RICE HULL BIOFILTER DESIGN: LAB AND COMMERCIAL SCALE RESULTS

Marlon A. Greensword*, Ronald F. Malone, Steven G. Hall**
 
Biological and Agricultural Engineering
Louisiana State University, Baton Rouge, LA 70803
Mgree15@lsu.edu  
** Hall at NCSU, Raleigh NC, 27606 USA
 

Rice hulls have been explored for use as a biofriendly and economical biofilter media.  Lab scale studies suggest they are not significantly different from EN (plastic) media in their ability to host bacteria in biofilters at levels of total ammonia nitrogen (TAN) from 3-6ppm.  Two factors are critical in differentiating this media and engineering has been done to adapt to the media.  First, their density is different from that of the EN plastic media, so reactors must be designed to accommodate their density.  Second, they do biodegrade slowly over time and small pieces can break off and must be removed to reduce BOD.  Hence, both solids reduction techniques and correct flow design in biofilters are necessary.

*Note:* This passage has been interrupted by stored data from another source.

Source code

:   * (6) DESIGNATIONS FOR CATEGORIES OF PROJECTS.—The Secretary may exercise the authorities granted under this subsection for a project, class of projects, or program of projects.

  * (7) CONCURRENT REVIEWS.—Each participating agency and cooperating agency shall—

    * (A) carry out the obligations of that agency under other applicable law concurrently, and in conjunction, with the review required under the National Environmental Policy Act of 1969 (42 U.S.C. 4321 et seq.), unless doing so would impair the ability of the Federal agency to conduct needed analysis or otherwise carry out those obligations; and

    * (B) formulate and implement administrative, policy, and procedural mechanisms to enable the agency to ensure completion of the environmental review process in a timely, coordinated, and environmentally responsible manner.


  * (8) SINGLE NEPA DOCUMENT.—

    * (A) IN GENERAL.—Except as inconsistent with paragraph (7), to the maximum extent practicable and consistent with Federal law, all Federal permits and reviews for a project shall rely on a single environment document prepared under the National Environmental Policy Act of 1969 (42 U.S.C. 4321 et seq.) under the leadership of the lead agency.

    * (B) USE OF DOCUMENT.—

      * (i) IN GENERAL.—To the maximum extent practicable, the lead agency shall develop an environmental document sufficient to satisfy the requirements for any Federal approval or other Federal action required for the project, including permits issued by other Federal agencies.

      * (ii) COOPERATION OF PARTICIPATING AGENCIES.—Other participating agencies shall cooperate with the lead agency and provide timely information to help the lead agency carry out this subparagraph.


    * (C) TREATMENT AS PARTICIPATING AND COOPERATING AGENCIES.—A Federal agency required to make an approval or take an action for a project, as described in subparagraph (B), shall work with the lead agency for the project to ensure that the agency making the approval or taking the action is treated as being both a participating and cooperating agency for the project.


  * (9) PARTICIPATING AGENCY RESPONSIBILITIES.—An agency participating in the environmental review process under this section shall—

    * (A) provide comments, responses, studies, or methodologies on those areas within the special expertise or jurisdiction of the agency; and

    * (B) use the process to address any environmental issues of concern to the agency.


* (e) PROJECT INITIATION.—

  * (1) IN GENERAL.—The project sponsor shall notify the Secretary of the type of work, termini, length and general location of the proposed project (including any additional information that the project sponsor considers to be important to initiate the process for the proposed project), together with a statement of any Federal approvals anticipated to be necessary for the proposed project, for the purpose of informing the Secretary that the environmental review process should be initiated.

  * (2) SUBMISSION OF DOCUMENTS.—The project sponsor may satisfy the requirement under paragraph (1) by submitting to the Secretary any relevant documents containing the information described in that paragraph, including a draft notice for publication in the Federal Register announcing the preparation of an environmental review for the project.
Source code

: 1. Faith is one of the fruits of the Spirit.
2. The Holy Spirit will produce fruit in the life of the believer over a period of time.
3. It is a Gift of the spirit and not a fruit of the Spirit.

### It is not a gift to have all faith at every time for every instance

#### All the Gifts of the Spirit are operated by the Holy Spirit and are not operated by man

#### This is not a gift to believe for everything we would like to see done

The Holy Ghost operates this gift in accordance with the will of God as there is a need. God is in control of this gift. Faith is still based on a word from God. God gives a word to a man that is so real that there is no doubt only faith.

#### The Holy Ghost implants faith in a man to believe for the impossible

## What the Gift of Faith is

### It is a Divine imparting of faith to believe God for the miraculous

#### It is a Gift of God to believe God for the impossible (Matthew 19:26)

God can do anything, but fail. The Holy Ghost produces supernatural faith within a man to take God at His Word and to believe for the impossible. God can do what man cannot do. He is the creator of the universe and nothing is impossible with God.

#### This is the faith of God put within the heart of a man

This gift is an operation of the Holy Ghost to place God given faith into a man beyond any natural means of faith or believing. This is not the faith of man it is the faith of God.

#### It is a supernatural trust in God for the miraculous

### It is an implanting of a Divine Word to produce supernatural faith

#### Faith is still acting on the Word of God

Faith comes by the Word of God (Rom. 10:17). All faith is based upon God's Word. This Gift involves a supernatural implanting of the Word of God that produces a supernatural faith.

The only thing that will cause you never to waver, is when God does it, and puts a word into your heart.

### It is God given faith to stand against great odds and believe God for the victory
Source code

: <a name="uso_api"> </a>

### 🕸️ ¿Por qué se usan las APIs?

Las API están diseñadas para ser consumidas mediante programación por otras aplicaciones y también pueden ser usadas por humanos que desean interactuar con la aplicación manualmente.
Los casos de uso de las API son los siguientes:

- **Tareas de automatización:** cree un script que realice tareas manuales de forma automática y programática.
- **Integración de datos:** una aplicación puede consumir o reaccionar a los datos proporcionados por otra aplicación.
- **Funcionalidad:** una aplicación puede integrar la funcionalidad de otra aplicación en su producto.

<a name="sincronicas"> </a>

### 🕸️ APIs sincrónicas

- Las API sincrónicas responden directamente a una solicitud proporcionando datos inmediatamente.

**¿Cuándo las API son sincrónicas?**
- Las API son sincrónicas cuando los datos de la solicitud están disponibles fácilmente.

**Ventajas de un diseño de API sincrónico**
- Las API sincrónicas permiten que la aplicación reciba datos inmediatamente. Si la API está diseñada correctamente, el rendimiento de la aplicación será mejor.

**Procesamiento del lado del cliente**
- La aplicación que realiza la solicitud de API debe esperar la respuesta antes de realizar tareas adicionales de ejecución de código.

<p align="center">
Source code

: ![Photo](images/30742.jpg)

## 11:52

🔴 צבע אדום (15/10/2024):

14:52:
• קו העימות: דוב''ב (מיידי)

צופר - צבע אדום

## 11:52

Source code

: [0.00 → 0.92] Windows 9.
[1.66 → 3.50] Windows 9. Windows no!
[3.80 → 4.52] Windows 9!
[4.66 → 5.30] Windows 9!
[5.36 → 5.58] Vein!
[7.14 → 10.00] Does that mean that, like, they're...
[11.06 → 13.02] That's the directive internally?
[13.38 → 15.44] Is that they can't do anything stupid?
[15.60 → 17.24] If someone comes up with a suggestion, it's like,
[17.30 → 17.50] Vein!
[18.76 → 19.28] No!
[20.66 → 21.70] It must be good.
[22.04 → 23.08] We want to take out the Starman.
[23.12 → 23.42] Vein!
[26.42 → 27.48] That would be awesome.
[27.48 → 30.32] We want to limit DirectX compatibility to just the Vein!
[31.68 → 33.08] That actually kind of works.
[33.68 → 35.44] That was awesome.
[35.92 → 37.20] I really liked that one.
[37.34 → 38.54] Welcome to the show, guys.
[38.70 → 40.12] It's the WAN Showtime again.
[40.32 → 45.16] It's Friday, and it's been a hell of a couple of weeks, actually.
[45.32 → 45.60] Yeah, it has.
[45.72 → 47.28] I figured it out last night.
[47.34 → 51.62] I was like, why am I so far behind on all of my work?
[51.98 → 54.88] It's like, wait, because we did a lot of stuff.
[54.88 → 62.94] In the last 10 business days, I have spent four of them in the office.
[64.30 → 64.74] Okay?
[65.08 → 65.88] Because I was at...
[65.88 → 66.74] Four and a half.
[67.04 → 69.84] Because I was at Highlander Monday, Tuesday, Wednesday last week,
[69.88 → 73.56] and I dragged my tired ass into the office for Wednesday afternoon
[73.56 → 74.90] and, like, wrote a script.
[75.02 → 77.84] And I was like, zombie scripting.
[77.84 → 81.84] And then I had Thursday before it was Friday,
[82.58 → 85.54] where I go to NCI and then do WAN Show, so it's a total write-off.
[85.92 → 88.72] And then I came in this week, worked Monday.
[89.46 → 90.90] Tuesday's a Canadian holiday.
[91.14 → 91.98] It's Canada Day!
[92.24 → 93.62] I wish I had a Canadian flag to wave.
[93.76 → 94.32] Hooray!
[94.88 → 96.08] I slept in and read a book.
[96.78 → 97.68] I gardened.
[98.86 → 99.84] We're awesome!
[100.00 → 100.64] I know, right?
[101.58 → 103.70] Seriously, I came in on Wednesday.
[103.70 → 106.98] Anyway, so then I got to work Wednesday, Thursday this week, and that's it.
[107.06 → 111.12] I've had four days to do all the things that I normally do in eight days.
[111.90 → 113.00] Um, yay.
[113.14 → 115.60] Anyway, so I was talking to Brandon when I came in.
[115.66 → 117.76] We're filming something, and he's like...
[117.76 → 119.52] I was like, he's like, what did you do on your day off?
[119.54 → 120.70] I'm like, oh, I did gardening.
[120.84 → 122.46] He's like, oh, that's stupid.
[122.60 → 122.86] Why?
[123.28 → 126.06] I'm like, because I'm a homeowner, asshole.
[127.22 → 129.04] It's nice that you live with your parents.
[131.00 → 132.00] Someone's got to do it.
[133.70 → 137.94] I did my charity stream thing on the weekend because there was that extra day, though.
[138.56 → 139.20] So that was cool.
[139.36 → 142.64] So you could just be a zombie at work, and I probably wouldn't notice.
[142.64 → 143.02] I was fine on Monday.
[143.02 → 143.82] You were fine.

Rice hulls are available in many developing countries, so use of rice hulls as media in biofilters could be advantageous and economically viable in these areas.  A separate project focused on the economics of this  technology and possible low cost applications for more sustainable aquaculture.

Removal rates ranged from 70-84% in laboratory studies up to 6 ppm.  A commercial scale vortex reactor was designed and built using rice hulls as biomedia.  This reactor worked up to 60ppm TAN, but design improvements were required to keep the biomedia moving with an airlift driven vortex.  

A technique was used to remove about 10% of biodegraded biomedia every 2 weeks and an economic analysis suggests this media may be useful in developing countries where capital costs must be minimized but labor costs may remain low, allowing an economic use of this biobased system.This may especially benefit developing countries to use this more affordable technique for biofiltration in their aquaculture industries.